Sheffield Wednesday striker Atdhe Nuhiu

Speaking to The Sun last December, he conceded: "You would call and always have fear that something had happened. You saw the news and picked up the phone and you were never sure.

"Those who were there, when they tell the stories, it is different. They always stayed in the basement.

"If a bomb came and they were in the basement, nothing could happen. During the war, you need to find the best way."

It was in February 2008 that Kosovo unilaterally declared independence from Serbia.

Atdhe Nuhiu, right, in action against Iceland (Photo credit should read HARALDUR GUDJONSSON/AFP/Getty Images)

The infrastructure in the country has "changed for the better" since those dark days, according to Nuhiu.

But he stressed: "There are still people who have not forgotten about the war. It is not easy what people went through. It is not something that you can imagine.

"There have been some crazy things that has happened."

The remarkable success of Kosovo's men's football team has further lifted spirits in the country.

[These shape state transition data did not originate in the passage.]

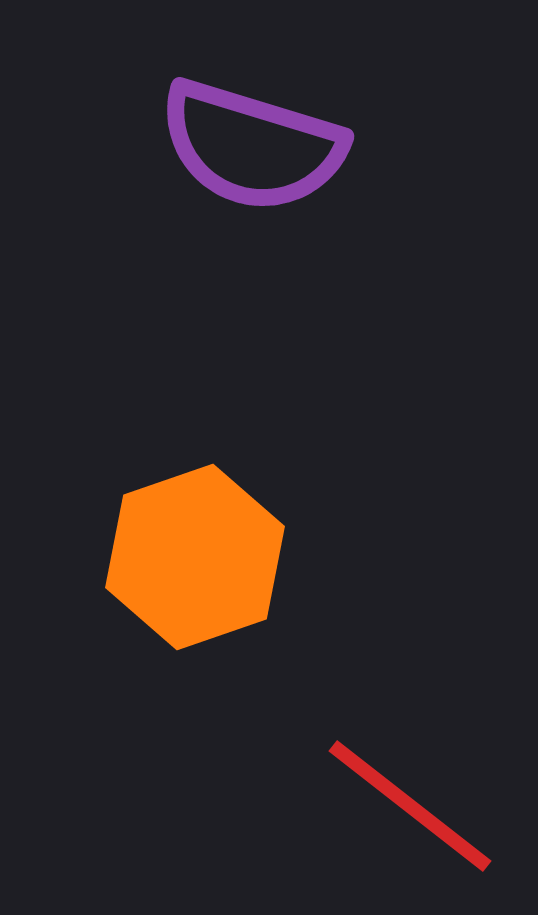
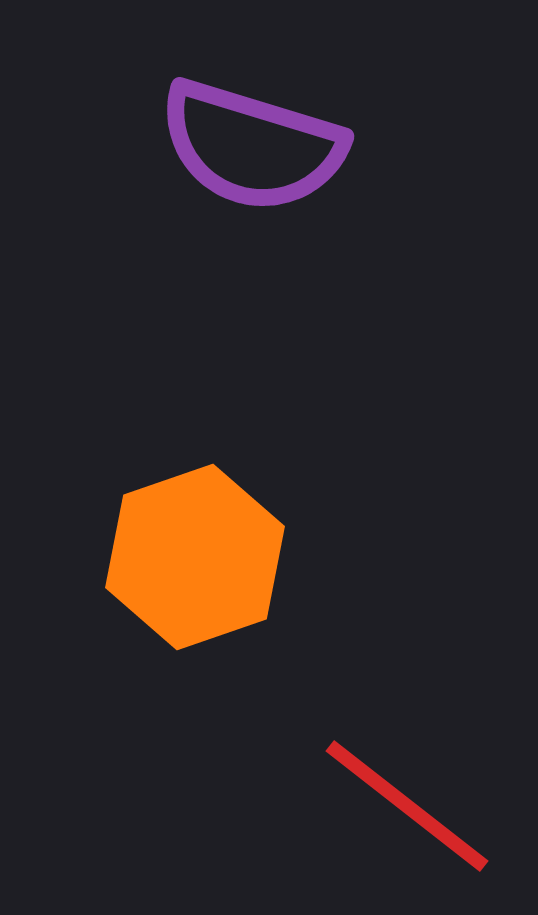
red line: moved 3 px left
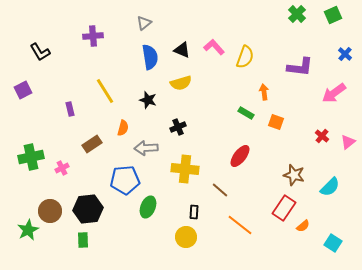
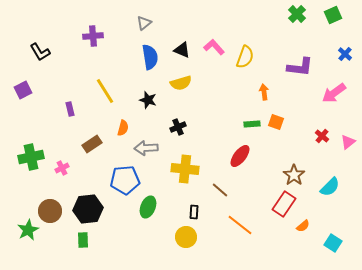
green rectangle at (246, 113): moved 6 px right, 11 px down; rotated 35 degrees counterclockwise
brown star at (294, 175): rotated 20 degrees clockwise
red rectangle at (284, 208): moved 4 px up
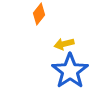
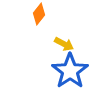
yellow arrow: rotated 138 degrees counterclockwise
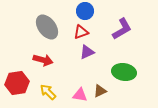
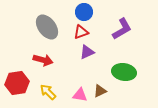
blue circle: moved 1 px left, 1 px down
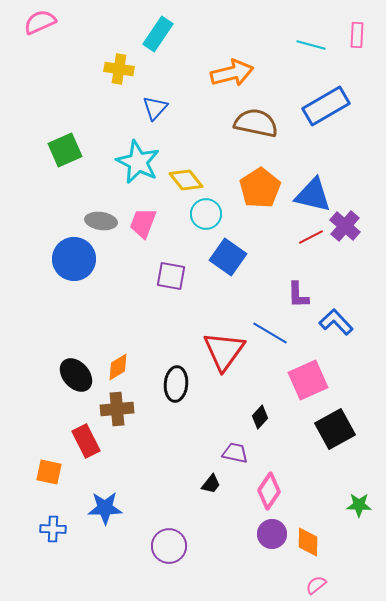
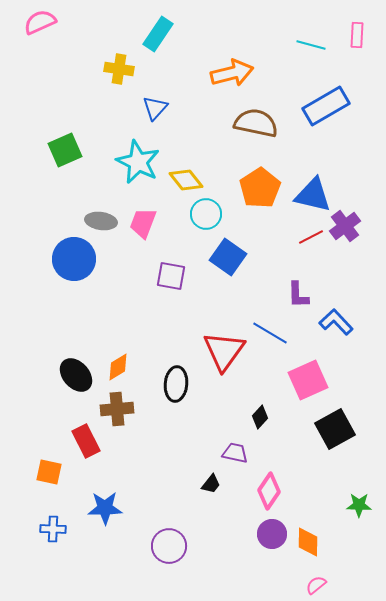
purple cross at (345, 226): rotated 12 degrees clockwise
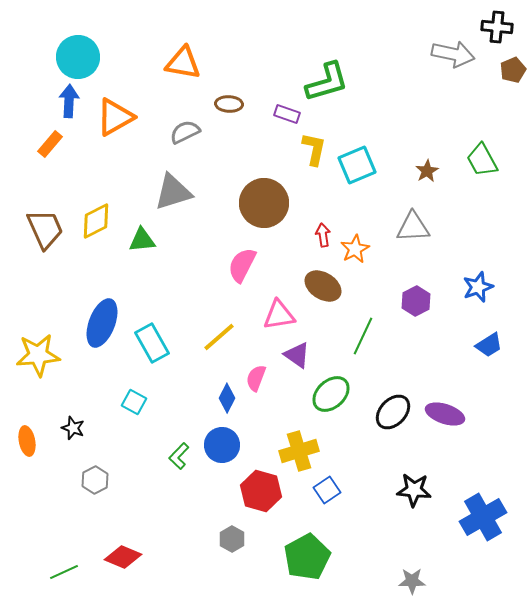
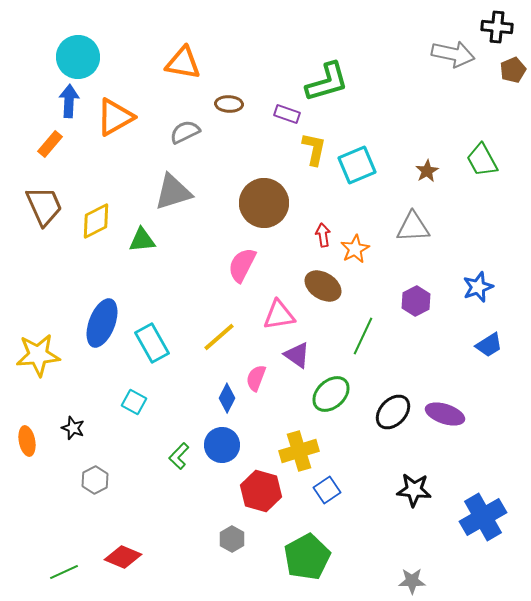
brown trapezoid at (45, 229): moved 1 px left, 23 px up
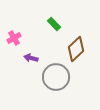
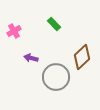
pink cross: moved 7 px up
brown diamond: moved 6 px right, 8 px down
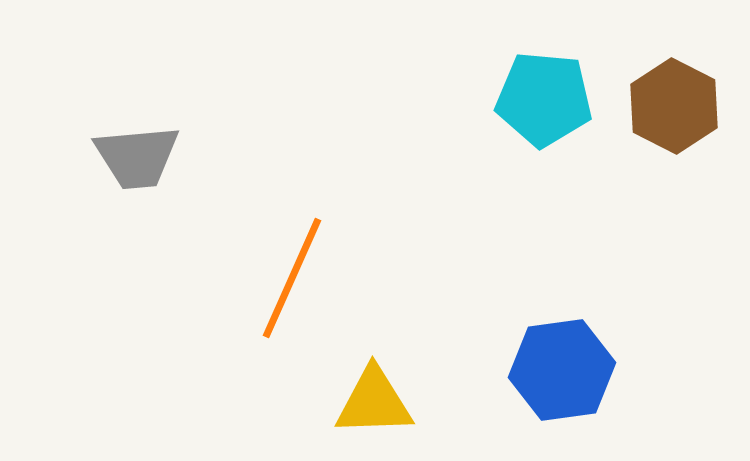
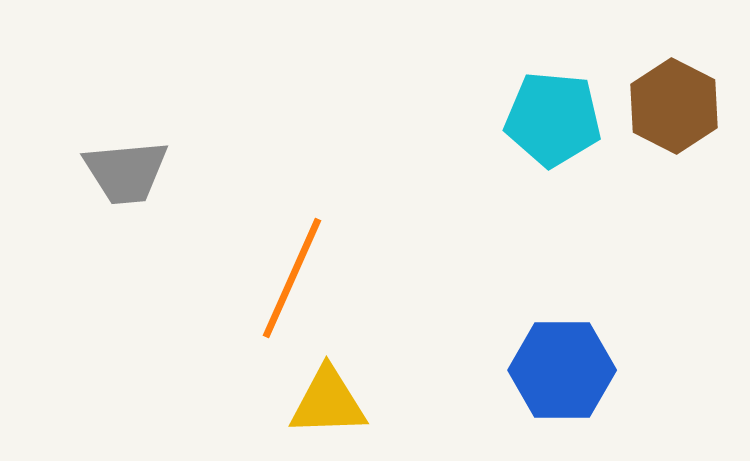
cyan pentagon: moved 9 px right, 20 px down
gray trapezoid: moved 11 px left, 15 px down
blue hexagon: rotated 8 degrees clockwise
yellow triangle: moved 46 px left
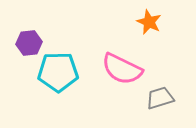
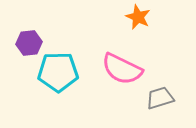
orange star: moved 11 px left, 5 px up
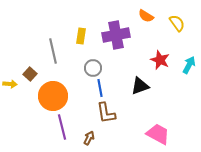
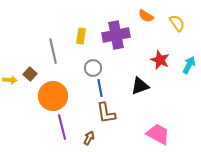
yellow arrow: moved 4 px up
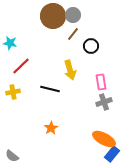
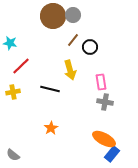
brown line: moved 6 px down
black circle: moved 1 px left, 1 px down
gray cross: moved 1 px right; rotated 28 degrees clockwise
gray semicircle: moved 1 px right, 1 px up
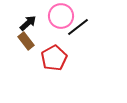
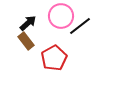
black line: moved 2 px right, 1 px up
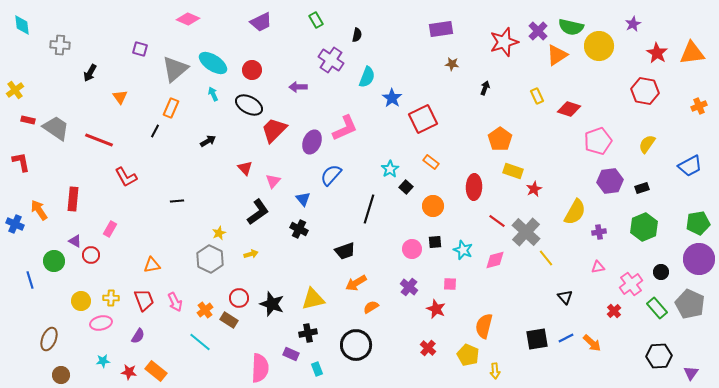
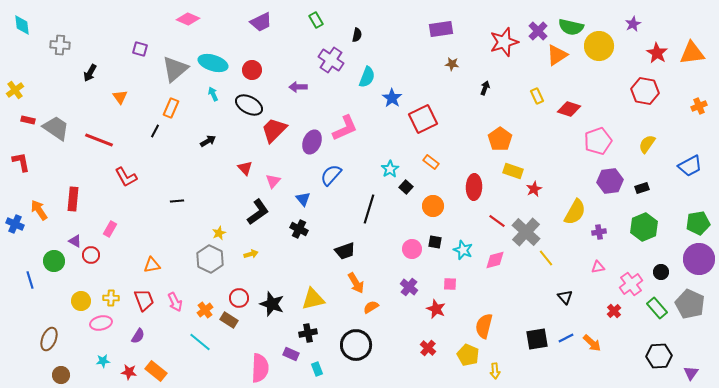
cyan ellipse at (213, 63): rotated 16 degrees counterclockwise
black square at (435, 242): rotated 16 degrees clockwise
orange arrow at (356, 283): rotated 90 degrees counterclockwise
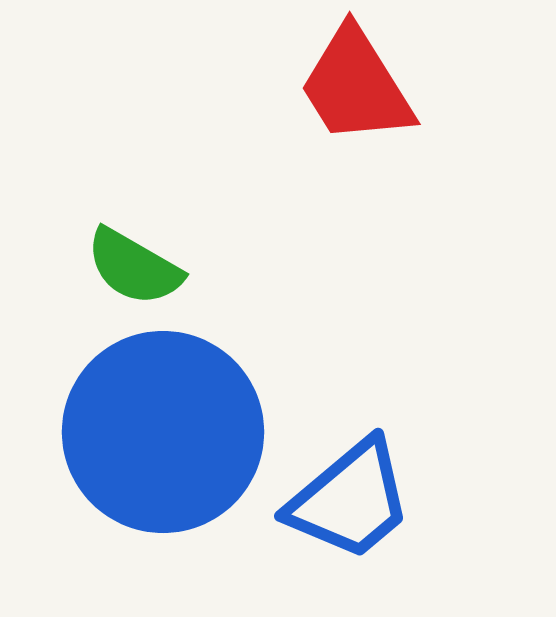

Should they beat Macedonia and then Georgia or Belarus in next March's Nations League play-offs, Kosovo will qualify for the European Championship without need for the more conventional route. It comes just three years after Kosovo gained membership of football's international governing bodies.

"It has been a crazy journey," said Nuhiu. "We are proud but we are not there yet.

"The chance is there (to qualify for the Euros) and I think everyone is willing to get there.

"No one really believed in this journey outside of Kosovo.

"I think we have managed to prove people wrong.

"We know we have good players.

"We have done a great job in the Nations League and now with the qualification.

"We have some very good, talented players. I can see a few of them in the future playing at some of the biggest clubs."

Kosovo entered Saturday's European Championship home qualifier with Czech Republic on the back of a 14-match unbeaten run, which included an eye-catching win over Bulgaria.

They are Europe’s youngest international team and the "Brazil of the Balkans" tag that has playfully followed them around no longer looks fanciful.

Nuhiu said: "Football is the number one sport in the Balkan region. Basketball and handball are popular too but football is generally the main sport. It is what everyone follows.

"I think everybody is pleased and proud generally of how things are going.

"We have a stadium of 15,000-16,000; if we had a stadium like Hillsborough with 40,000, we would probably fill it.

"Our support is very high and everybody is enthusiastic.

"They are proud and the results have been very good. They are proud that we have a team in Kosovo.

"We will see what happens when things are not so good but hopefully but we can keep on doing well."

The 30-year-old takes great pride in representing Kosovo on the international stage.

"It is not just any national team," said Nuhiu. "There are people in Kosovo who have maybe been through the war and are happy to see us playing football.

"Some people have tears in their eyes when they see you on TV as they never imagined seeing Kosovo playing in the qualifiers or even challenging to go to the Euros.

"The people are proud of the team and so are we."

Kosovo will be without two of their biggest threats when they take on England tomorrow night. Both wingers Milot Rashica and Arber Zeneli are injured while Benjamin Kololli and Hekuran Kryeziu miss out too.

Nuhiu is under no illusions at the size of the task facing Kosovo at St Mary's.

"It will be a bonus what happens with England," he said. "It would be crazy for me to say we are going to compete against England because we are not at that level yet. We need to be honest.

"Okay, we can surprise but it is not a disaster if we don't get the result."

So can Kosovo cause a big upset?

Nuhiu said: "I think we can surprise but it will be very hard.

"Our strength is definitely the attacking side of the team. They are really good at what they do.

"As good as England are, if we can get in the transition of the game, we can still hurt them.

"The main factor against England is we have to show what we have done in the other games.

"They are a big opponent but I don't think think we should fear them. We respect them a lot but there is no point in changing our style of play.

"We need to be alert and as solid as we can be."